[Stored data]
┄┄┄┄┄┄

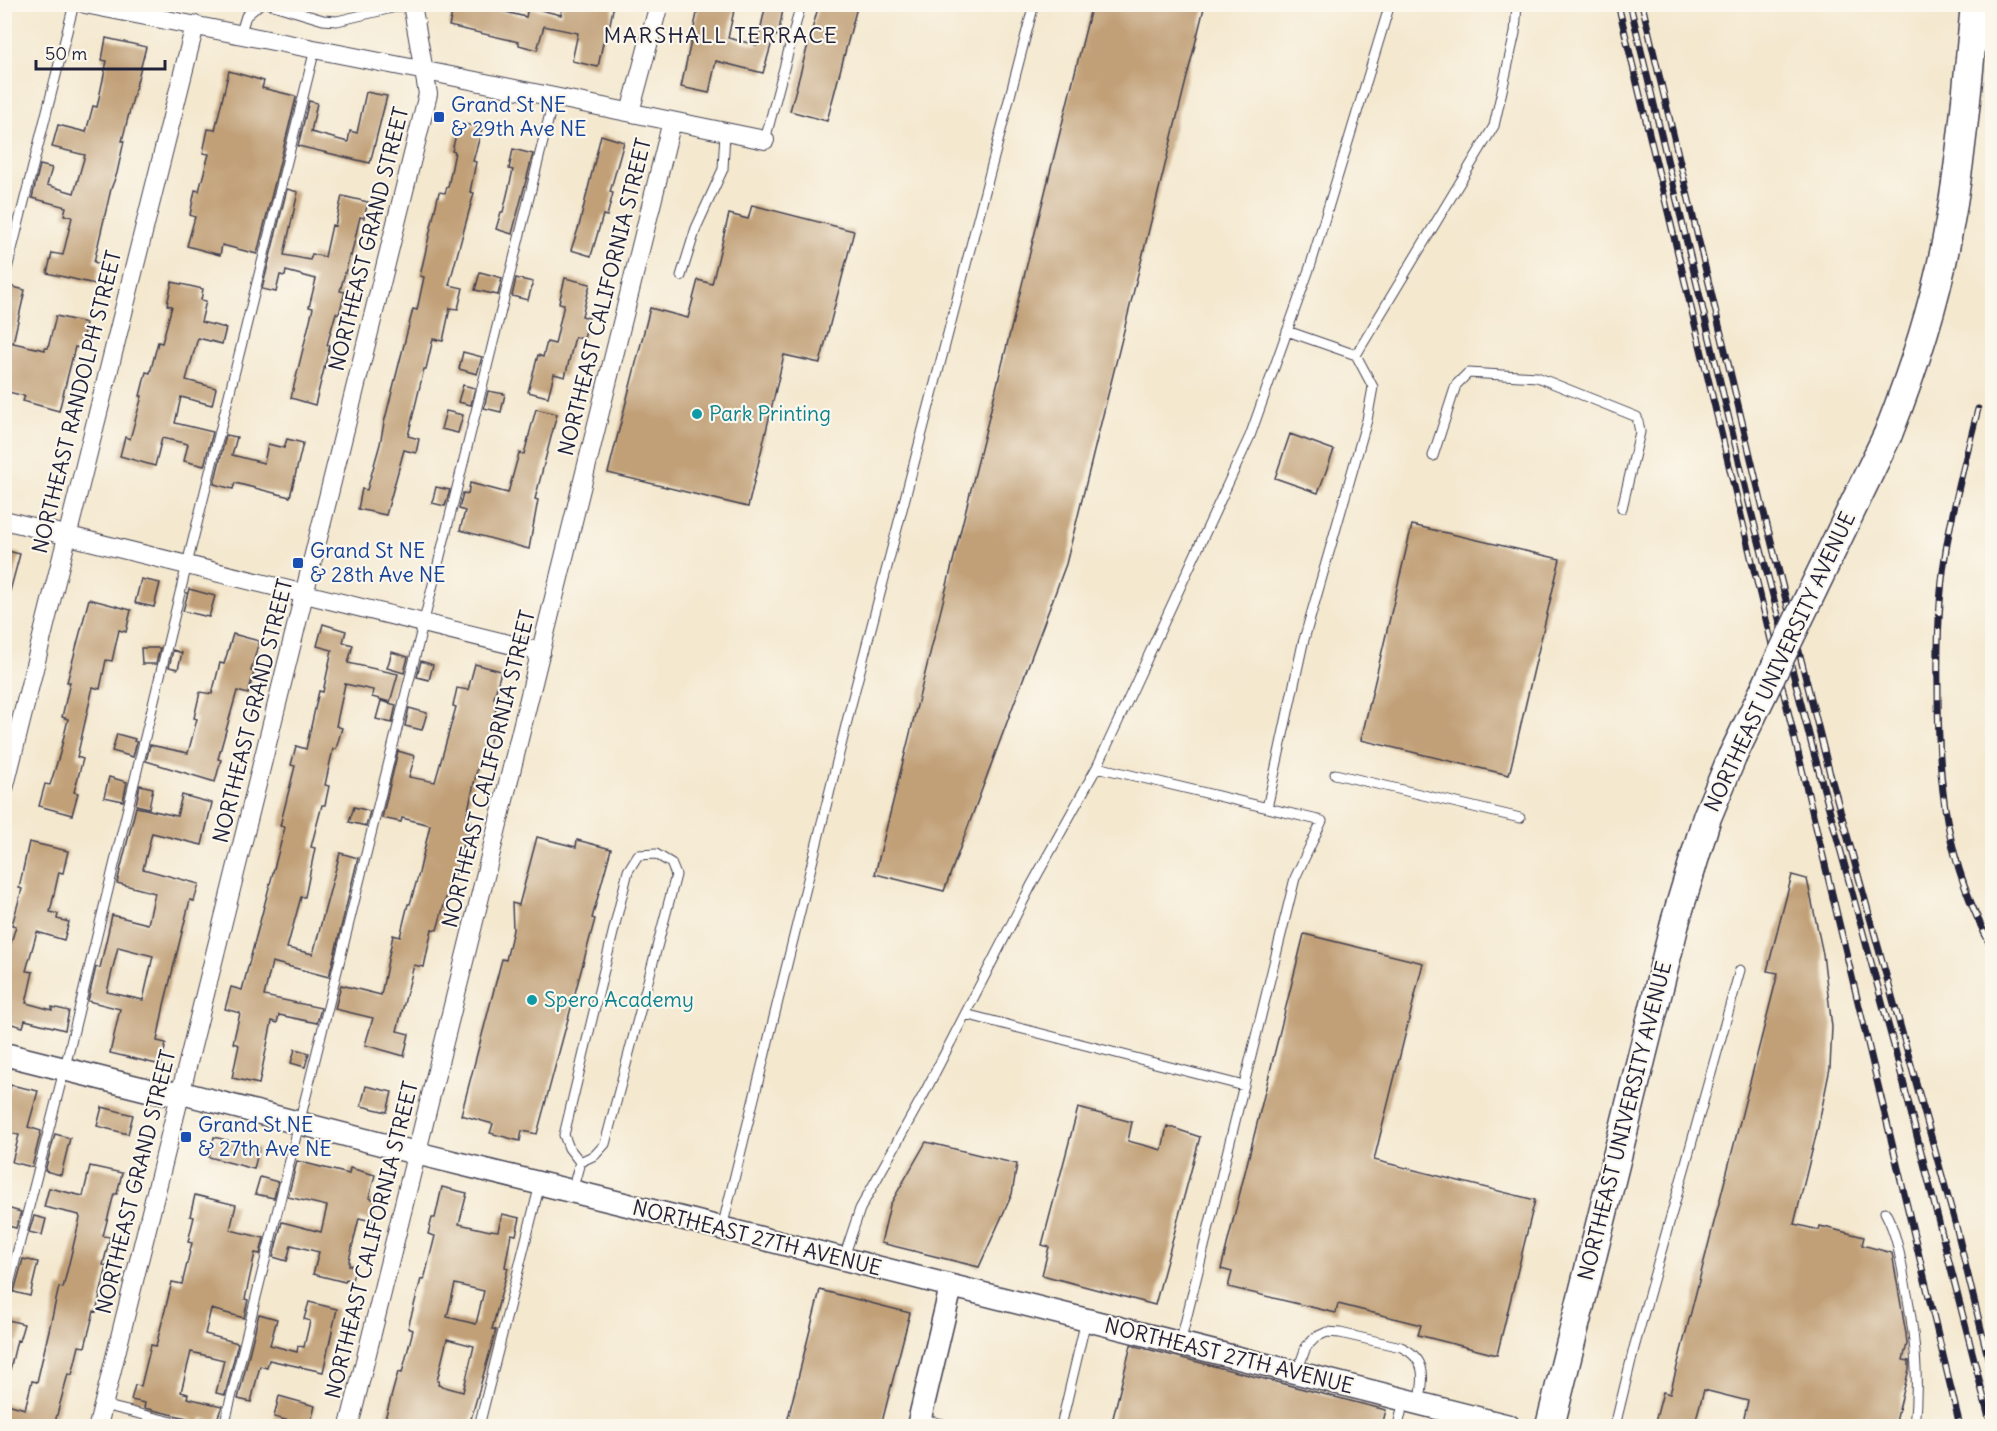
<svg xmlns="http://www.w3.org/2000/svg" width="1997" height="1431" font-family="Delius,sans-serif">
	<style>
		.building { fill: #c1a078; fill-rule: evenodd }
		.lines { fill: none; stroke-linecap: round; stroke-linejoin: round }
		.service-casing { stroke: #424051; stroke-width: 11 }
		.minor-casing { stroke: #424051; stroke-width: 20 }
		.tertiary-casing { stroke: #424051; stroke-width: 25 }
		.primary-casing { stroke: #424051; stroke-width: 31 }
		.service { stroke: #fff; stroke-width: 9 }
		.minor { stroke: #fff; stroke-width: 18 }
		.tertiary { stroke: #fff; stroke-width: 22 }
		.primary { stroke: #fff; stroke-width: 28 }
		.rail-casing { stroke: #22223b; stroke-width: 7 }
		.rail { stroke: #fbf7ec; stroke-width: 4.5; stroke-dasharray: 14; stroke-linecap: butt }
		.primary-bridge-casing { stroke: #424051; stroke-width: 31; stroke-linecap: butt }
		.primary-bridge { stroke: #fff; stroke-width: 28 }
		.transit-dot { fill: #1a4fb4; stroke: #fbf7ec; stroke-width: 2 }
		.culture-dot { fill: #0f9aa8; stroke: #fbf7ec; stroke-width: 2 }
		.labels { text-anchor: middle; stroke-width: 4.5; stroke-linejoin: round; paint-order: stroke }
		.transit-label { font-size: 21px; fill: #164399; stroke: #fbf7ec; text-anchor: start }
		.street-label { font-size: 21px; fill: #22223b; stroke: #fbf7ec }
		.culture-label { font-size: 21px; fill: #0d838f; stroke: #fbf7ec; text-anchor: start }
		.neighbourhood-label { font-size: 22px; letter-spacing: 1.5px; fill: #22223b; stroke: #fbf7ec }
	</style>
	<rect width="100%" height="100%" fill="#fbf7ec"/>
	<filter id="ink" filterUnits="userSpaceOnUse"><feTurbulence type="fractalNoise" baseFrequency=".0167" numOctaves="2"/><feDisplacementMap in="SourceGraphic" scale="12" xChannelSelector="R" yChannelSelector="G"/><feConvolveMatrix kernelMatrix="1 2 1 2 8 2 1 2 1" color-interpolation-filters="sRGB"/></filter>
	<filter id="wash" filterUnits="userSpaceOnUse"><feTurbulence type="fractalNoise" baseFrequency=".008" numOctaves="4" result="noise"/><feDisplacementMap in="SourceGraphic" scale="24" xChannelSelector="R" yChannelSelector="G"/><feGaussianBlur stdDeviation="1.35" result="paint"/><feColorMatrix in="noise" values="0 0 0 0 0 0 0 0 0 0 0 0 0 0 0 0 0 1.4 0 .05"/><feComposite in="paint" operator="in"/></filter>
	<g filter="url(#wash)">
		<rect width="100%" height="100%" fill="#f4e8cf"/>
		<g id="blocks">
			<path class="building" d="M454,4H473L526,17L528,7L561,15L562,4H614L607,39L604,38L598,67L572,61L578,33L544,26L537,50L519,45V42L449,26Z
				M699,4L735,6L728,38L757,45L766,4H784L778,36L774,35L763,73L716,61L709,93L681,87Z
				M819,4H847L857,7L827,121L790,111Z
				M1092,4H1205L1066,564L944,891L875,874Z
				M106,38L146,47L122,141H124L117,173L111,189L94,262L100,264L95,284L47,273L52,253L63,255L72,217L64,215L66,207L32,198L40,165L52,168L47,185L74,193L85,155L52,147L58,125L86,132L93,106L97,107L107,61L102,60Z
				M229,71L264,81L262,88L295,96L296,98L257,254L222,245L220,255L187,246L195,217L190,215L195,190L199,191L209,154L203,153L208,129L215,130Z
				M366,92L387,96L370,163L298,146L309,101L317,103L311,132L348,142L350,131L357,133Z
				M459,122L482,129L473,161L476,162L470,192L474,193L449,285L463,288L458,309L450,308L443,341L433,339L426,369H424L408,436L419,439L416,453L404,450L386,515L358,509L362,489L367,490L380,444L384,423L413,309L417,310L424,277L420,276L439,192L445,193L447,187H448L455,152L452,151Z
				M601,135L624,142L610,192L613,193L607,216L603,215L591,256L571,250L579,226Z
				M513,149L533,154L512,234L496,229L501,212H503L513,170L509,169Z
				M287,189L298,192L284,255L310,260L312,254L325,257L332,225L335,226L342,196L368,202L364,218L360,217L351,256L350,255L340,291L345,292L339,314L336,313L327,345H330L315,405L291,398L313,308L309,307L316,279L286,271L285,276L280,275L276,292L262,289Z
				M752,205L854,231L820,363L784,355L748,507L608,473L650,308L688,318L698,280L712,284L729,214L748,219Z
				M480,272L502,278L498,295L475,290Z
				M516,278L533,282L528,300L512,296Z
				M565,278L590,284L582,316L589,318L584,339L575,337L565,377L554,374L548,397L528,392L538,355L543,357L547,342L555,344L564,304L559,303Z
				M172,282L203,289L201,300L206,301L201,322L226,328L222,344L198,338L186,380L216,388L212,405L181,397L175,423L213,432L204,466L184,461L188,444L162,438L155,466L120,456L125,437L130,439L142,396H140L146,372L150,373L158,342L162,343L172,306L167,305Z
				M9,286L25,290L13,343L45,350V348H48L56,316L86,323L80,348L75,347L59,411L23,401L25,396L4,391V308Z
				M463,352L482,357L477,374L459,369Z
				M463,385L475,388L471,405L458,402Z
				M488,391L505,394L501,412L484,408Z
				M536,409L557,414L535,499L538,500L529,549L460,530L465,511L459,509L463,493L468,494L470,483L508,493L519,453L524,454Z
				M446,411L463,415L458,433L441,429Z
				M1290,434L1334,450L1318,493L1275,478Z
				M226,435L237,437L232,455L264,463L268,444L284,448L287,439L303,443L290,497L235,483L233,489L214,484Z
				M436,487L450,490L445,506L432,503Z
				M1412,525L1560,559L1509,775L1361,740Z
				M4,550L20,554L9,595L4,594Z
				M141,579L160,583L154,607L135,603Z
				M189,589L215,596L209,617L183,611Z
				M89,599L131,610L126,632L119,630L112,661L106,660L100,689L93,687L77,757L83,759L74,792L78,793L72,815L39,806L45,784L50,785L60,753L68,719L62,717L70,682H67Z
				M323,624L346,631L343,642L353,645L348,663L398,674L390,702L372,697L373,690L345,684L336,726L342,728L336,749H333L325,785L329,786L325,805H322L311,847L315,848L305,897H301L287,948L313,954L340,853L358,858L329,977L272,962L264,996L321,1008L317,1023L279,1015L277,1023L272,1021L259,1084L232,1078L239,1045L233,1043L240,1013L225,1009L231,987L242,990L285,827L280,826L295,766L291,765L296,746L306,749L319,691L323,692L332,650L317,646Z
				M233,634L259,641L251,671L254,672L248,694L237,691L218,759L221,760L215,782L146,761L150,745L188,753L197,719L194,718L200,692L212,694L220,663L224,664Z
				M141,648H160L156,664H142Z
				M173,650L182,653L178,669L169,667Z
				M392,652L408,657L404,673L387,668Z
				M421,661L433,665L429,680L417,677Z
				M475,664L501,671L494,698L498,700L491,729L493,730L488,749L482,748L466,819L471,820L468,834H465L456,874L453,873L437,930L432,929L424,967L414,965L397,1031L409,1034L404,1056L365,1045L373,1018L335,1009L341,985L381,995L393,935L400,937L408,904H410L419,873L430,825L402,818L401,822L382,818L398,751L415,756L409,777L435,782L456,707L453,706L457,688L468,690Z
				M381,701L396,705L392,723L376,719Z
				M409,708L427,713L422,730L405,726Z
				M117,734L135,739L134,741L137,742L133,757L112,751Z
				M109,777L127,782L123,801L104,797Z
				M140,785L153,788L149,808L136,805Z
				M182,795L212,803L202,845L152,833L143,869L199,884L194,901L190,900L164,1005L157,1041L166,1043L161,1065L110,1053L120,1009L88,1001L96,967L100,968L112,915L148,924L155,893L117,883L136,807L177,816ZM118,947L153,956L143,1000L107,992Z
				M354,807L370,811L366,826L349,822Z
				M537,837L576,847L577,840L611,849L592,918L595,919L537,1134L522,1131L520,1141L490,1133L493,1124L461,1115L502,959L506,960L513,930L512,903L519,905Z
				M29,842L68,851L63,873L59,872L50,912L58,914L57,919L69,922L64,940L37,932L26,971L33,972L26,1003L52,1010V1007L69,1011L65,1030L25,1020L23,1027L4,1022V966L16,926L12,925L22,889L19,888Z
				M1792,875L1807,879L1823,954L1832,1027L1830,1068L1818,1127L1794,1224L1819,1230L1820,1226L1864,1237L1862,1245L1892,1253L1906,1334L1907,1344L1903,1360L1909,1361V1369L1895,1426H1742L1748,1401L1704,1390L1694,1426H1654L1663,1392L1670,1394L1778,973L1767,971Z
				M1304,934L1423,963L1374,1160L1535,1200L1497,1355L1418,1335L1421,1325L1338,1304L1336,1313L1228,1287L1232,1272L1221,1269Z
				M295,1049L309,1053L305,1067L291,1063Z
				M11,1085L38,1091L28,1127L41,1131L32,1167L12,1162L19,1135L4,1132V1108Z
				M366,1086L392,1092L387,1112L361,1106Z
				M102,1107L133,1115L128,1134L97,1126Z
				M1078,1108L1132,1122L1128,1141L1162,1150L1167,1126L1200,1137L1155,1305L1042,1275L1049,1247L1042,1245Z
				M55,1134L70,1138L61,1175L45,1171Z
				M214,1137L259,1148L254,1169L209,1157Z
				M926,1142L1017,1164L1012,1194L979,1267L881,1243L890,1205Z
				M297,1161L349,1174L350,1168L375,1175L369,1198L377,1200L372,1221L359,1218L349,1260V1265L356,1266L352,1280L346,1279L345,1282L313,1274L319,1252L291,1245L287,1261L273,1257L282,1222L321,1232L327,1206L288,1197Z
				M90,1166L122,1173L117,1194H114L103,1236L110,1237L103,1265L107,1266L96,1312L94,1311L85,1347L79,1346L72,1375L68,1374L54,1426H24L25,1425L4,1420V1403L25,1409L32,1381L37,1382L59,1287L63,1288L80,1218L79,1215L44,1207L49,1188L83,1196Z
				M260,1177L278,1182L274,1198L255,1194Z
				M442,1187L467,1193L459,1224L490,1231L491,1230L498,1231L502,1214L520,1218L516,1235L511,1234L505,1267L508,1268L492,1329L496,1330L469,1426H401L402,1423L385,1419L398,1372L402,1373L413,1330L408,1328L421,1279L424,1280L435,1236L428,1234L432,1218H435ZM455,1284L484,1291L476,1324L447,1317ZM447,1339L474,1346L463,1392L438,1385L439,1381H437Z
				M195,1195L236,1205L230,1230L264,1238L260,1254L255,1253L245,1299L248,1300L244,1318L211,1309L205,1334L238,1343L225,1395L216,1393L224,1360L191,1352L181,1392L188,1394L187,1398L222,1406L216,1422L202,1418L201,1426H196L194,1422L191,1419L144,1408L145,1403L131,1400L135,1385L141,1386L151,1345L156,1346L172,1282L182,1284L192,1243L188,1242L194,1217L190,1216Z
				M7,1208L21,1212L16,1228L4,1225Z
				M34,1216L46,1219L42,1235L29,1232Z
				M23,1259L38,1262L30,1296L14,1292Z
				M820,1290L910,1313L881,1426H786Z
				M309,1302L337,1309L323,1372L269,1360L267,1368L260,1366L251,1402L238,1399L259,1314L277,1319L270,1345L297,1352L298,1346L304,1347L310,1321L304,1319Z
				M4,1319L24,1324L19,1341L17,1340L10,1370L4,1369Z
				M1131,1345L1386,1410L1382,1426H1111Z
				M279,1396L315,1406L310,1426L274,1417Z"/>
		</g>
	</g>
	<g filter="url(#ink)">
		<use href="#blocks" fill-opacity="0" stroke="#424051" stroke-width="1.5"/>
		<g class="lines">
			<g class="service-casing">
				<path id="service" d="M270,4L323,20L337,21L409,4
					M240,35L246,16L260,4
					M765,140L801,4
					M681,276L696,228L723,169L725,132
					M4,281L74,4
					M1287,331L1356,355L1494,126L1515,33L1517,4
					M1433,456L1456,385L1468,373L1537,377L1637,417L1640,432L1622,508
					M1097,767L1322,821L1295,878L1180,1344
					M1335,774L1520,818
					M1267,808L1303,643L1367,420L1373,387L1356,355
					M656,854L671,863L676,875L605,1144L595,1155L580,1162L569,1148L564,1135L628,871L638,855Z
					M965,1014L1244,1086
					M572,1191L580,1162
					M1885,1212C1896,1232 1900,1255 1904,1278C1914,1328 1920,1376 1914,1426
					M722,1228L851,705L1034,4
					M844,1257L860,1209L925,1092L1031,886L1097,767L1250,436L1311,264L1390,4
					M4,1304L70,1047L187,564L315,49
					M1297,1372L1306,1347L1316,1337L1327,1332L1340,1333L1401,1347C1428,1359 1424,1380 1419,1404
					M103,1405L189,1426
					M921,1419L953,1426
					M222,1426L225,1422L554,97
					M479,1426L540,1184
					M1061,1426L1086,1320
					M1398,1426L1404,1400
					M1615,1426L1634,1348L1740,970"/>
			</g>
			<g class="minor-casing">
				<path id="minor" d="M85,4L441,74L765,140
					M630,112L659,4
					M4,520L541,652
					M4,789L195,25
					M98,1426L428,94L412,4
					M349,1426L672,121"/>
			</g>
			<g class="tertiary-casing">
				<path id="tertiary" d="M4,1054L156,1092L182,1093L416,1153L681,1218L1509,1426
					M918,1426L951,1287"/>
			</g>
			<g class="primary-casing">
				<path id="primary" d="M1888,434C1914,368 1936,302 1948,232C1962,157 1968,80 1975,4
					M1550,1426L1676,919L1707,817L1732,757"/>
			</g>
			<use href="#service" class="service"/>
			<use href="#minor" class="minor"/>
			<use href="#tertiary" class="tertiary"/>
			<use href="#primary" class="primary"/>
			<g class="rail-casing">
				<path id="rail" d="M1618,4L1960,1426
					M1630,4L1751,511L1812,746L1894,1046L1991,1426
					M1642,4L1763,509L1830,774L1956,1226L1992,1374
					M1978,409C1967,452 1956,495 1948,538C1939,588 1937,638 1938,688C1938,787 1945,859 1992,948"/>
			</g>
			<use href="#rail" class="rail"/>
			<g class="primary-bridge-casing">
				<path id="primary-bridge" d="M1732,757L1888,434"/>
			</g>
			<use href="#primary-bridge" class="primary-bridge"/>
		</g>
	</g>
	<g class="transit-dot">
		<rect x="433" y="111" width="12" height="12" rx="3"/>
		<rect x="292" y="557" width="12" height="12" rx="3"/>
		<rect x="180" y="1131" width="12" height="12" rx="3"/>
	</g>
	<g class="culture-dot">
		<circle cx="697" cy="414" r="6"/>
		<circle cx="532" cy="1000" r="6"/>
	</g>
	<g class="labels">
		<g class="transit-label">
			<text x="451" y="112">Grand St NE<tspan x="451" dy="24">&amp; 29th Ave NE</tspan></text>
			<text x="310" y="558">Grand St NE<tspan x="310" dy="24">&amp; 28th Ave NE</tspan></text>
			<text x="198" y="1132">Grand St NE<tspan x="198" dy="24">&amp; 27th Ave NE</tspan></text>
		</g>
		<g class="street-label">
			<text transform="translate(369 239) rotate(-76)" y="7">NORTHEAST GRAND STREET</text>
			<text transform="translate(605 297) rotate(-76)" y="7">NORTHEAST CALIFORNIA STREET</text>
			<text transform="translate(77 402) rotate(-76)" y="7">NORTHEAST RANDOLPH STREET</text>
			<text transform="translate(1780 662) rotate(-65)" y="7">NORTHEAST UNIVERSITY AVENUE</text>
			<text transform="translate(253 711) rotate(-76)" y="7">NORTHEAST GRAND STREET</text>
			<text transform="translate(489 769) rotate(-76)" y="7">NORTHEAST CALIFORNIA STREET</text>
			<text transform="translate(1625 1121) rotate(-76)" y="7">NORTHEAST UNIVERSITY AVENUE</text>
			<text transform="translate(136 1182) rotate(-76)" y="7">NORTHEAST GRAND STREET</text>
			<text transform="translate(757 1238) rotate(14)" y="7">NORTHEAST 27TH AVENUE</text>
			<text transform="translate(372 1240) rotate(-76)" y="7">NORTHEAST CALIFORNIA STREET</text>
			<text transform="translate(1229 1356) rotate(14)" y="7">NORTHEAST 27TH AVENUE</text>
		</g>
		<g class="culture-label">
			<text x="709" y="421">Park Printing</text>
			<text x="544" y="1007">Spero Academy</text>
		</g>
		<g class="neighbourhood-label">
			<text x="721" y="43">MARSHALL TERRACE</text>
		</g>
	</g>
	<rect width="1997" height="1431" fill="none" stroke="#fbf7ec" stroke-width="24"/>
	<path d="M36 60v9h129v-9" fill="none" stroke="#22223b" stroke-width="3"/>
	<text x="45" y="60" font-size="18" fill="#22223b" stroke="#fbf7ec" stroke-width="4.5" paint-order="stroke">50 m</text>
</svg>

┄┄┄┄┄┄

◆ EXERCISE DESCRIPTION: Your task is to retype the entries verbatim, starting with the line that holds "M572,1191L580,1162" and stopping after the line that holds "M921,1419L953,1426".

◆ EXPECTED ANSWER:
					M572,1191L580,1162
					M1885,1212C1896,1232 1900,1255 1904,1278C1914,1328 1920,1376 1914,1426
					M722,1228L851,705L1034,4
					M844,1257L860,1209L925,1092L1031,886L1097,767L1250,436L1311,264L1390,4
					M4,1304L70,1047L187,564L315,49
					M1297,1372L1306,1347L1316,1337L1327,1332L1340,1333L1401,1347C1428,1359 1424,1380 1419,1404
					M103,1405L189,1426
					M921,1419L953,1426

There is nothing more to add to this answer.